SOURCE DATA ->
● ● ● ● ● ● ●

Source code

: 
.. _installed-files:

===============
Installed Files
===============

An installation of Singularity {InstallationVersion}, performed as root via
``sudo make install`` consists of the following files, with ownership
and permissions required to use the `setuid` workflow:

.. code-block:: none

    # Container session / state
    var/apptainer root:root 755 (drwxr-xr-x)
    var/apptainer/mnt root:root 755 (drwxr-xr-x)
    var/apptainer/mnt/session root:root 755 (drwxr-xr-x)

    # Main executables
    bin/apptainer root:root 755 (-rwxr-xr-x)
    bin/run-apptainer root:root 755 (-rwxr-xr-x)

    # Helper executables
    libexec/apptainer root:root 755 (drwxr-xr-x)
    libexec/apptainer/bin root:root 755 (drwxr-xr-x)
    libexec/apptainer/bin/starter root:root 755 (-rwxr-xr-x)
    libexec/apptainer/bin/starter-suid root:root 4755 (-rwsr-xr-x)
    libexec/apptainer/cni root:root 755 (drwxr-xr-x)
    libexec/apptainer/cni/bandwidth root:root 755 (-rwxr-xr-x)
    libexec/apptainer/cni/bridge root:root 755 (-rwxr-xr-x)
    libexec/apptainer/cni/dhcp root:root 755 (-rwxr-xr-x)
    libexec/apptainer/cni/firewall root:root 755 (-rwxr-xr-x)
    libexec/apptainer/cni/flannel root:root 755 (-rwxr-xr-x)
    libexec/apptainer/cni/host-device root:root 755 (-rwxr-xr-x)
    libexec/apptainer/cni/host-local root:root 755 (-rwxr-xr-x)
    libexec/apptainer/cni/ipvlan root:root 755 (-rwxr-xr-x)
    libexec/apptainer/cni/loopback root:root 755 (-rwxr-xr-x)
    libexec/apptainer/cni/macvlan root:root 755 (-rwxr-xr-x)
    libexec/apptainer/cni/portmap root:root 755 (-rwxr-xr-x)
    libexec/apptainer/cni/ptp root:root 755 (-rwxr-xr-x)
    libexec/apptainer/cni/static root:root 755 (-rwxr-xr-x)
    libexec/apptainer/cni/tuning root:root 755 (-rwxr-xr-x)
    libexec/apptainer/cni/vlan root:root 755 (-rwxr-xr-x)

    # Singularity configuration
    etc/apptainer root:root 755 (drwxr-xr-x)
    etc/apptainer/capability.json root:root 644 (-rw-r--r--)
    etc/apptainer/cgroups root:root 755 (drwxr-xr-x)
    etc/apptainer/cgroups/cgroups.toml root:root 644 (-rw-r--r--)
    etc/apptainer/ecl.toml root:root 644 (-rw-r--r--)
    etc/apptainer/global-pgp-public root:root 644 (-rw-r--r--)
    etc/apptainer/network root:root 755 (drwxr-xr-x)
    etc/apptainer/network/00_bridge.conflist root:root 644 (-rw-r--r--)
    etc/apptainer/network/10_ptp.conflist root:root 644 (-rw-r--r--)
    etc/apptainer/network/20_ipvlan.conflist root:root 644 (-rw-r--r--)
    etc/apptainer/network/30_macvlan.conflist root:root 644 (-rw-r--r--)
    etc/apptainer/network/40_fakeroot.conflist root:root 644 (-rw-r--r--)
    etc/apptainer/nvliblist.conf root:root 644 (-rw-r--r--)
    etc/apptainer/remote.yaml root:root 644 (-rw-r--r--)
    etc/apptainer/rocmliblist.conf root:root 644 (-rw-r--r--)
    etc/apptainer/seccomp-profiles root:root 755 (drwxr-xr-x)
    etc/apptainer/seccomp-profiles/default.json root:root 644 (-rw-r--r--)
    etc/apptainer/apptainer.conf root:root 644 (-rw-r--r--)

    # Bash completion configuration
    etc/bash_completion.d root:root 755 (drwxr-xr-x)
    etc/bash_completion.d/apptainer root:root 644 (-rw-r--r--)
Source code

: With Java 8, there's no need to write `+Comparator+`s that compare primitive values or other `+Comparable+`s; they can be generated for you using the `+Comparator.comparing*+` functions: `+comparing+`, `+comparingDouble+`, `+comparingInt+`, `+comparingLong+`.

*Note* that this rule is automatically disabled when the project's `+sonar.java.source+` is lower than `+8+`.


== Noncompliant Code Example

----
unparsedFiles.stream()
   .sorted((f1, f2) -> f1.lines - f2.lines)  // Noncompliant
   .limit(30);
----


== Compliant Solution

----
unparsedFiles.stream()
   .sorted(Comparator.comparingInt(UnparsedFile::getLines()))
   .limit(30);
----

● ● ● ● ● ● ●

INSTRUCTION -> Report back each line in the material above that contains the string "seccomp".

RESPONSE ->
    etc/apptainer/seccomp-profiles root:root 755 (drwxr-xr-x)
    etc/apptainer/seccomp-profiles/default.json root:root 644 (-rw-r--r--)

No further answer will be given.